High School Underachiever, Dean’s List Bachelor
Meders graduated from high school in Florida with a 1.5 GPA. School was something that got in the way for him. He had to work in order to help his mother—who was separated from his father—and he liked to surf. From early on, he gravitated toward art. A lot of people in his family were artists, as well. Prior to entering high school, Meders just figured that everyone was into art because of the ubiquity of it while he was growing up. After barely earning his high school diploma, Meders was determined to get into an art program. The Savannah College of Art and Design accepted him, based on his portfolio, with one condition: that he starts the program on academic probation. Not only did he met the demands of probation, but he made the dean’s list. Going to art school connected him with his passion for creating.
Besides his professors, another Native artist, Zig Jackson, especially inspired Meders. Jackson served as a mentor, and at one point he asked Meders to trade pieces. This was a pivotal moment for Meders. For a while, he had struggled with the notion of identifying as Native. “It [identity] is a real sticky situation, because there’s a part of me that has no problem talking about issues relating to my culture and putting that in my work, ’cause that’s a part of my history and I want honor that,” Meders said. “[However], I feel like people tend to label Native artists. We get thrown into certain boxes, and only selected for particular exhibitions. There are a lot of expectations that come with this label.” When Jackson took Meders under his wing, it gave him the courage to step out and embrace his identity.
Before graduating, Meders exhibited his work in the school’s anthropology museum. “I told them that, in a lot of ways, I’m questioning the authority of the institution, and anthropology is part of that equation. There’s a big stain on history through the anthropology of Native people,” said Meders.
After graduating, he went on to attend ASU’s MFA program, where he was paired with many skilled printmakers, but none of them were Native. This was a bit of a concern at first. However, Meders decided to stick with ASU because of the vibrant Native American culture in Arizona. Meders names a few people that were especially helpful in his development as an artist: Steve Yazzie, Kade Twist and Andrea Hanley.

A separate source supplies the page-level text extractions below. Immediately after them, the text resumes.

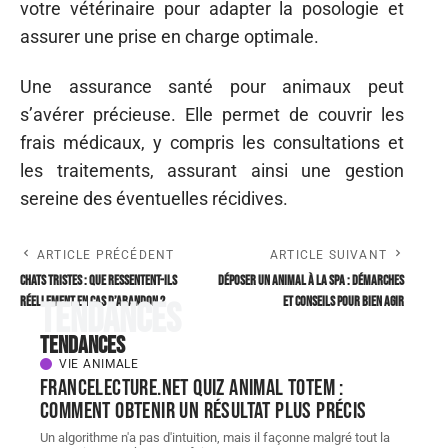
votre vétérinaire pour adapter la posologie et
assurer une prise en charge optimale.
Une assurance santé pour animaux peut
s’avérer précieuse. Elle permet de couvrir les
frais médicaux, y compris les consultations et
les traitements, assurant ainsi une gestion
sereine des éventuelles récidives.
ARTICLE PRÉCÉDENT
ARTICLE SUIVANT
Chats tristes : que ressentent-ils
Déposer un animal à la SPA : démarches
réellement en cas d’abandon ?
et conseils pour bien agir
Tendances
Tendances
VIE ANIMALE
FranceLecture.net quiz animal totem :
comment obtenir un résultat plus précis
Un algorithme n'a pas d'intuition, mais il façonne malgré tout la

Printmaking helps Meders remix the past—and honor both the past and future. He has achieved wide success as an artist, producing work that challenges how we perceive the conflation of identity in art. His work has appeared in galleries and museums around the world, including the Heard Museum.
Moving Forward, Giving Back
Meders takes trips back to visit his tribe in California about twice a year. He sees himself and his generation as necessary for preserving the stories of their elders. He goes up, listens and helps when he can. He does printmaking workshops with the kids. They make bird books in their native language that pay homage to the old stories. They also create personalized t-shirts. Meders knows how these kids struggle with identity and belonging.
Meders also teaches studio art at ASU West. There is a give and take that is evident in his life and work. He feels compelled to teach, to listen and to usher in the future through the hallowed doors of the past. He might not find answers in art, but that’s not a problem, since he is definitively questioning the very notions that uphold our lives and the lies we fall into.